▶ PROBLEM STATEMENT
Word for word, retype the tail of the data below, starting with the line that has "For every layout" and including the last line.

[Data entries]

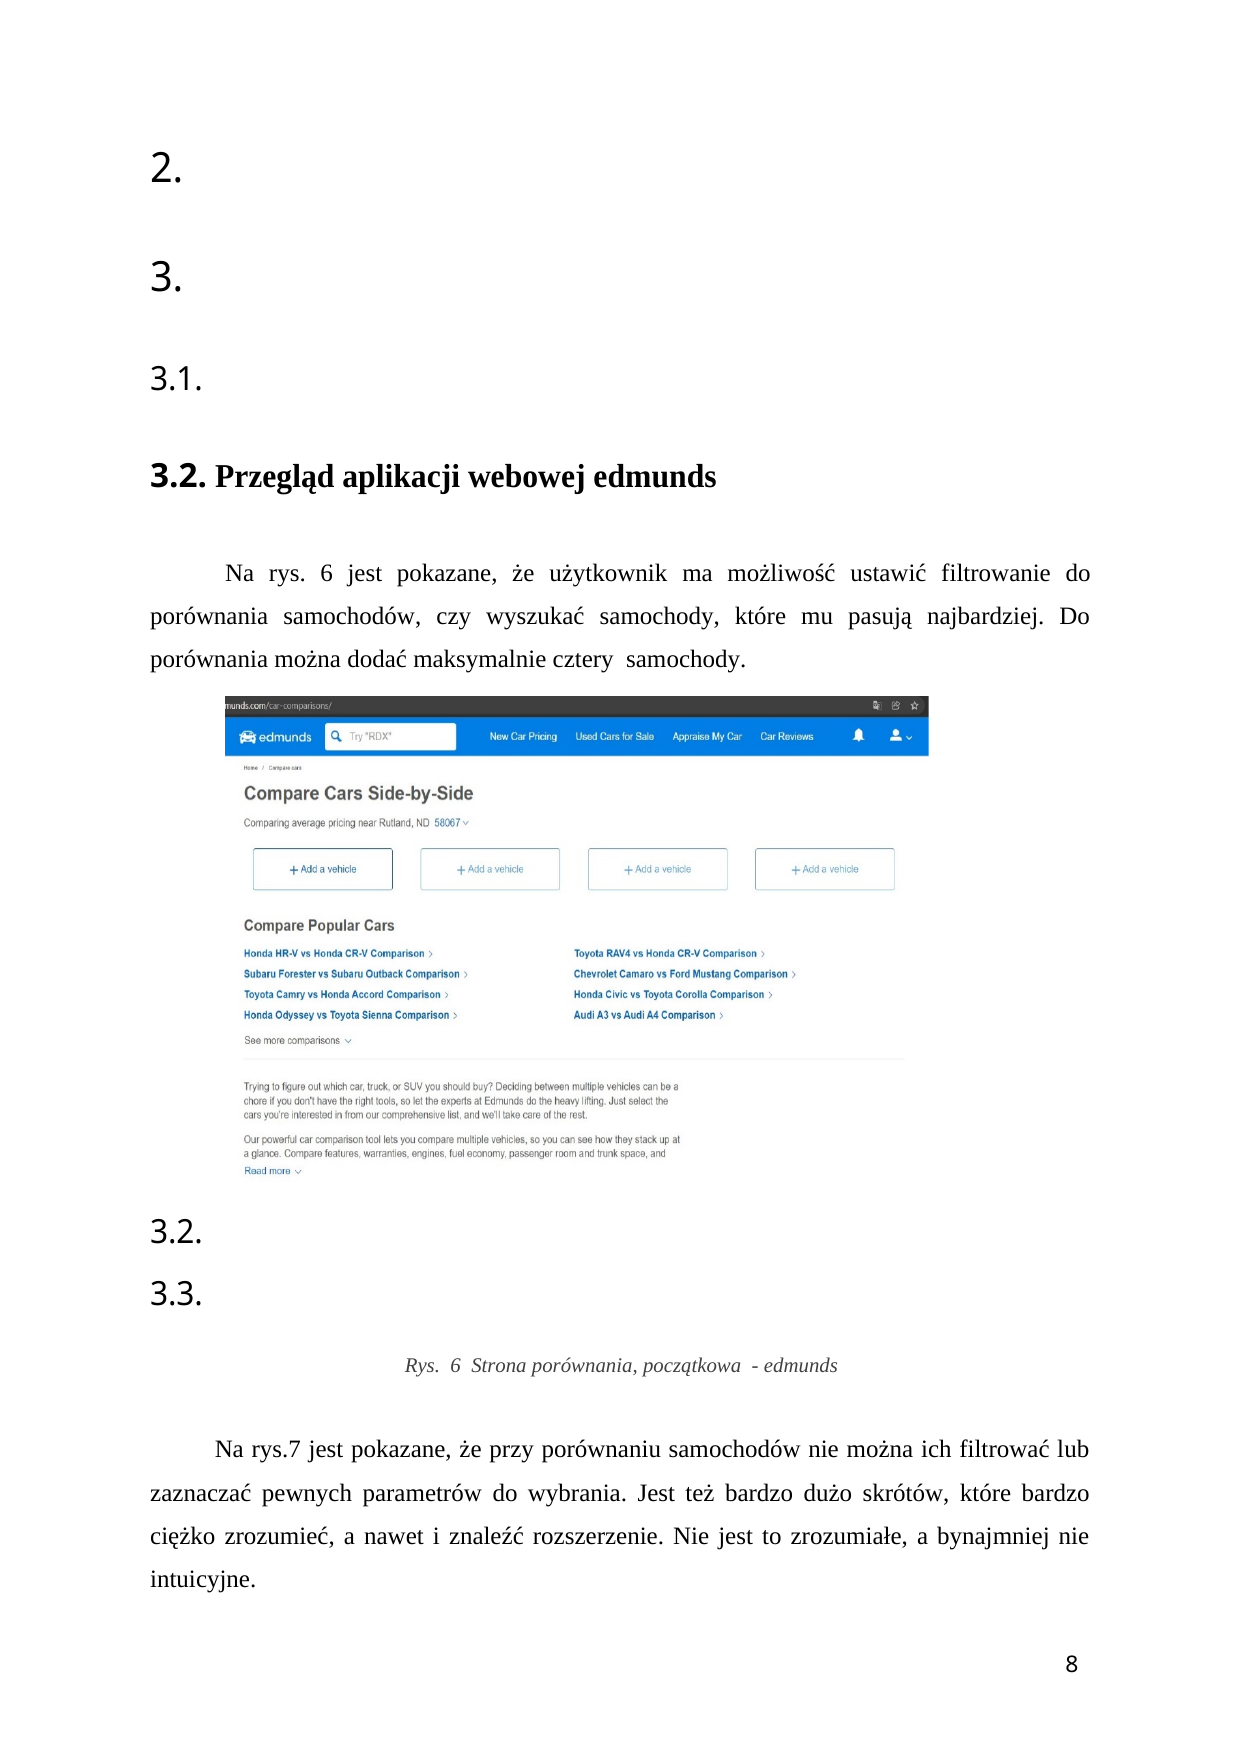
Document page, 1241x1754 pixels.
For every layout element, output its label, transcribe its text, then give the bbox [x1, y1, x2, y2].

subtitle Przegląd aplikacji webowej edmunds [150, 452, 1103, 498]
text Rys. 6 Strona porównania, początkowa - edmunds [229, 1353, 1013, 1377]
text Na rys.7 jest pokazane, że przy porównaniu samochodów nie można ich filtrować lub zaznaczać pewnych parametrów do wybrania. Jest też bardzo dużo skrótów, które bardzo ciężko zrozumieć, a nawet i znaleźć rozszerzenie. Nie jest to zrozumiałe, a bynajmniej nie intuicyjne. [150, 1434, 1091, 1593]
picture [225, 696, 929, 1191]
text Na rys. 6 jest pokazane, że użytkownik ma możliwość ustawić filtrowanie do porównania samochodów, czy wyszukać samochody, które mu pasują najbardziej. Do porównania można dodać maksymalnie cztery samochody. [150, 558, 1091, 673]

▶ EXPECTED ANSWER
For every layout element, output its label, transcribe its text, then give the bbox [x1, y1, x2, y2].

subtitle Przegląd aplikacji webowej edmunds [150, 452, 1103, 498]
text Rys. 6 Strona porównania, początkowa - edmunds [229, 1353, 1013, 1377]
text Na rys.7 jest pokazane, że przy porównaniu samochodów nie można ich filtrować lub zaznaczać pewnych parametrów do wybrania. Jest też bardzo dużo skrótów, które bardzo ciężko zrozumieć, a nawet i znaleźć rozszerzenie. Nie jest to zrozumiałe, a bynajmniej nie intuicyjne. [150, 1434, 1091, 1593]
picture [225, 696, 929, 1191]
text Na rys. 6 jest pokazane, że użytkownik ma możliwość ustawić filtrowanie do porównania samochodów, czy wyszukać samochody, które mu pasują najbardziej. Do porównania można dodać maksymalnie cztery samochody. [150, 558, 1091, 673]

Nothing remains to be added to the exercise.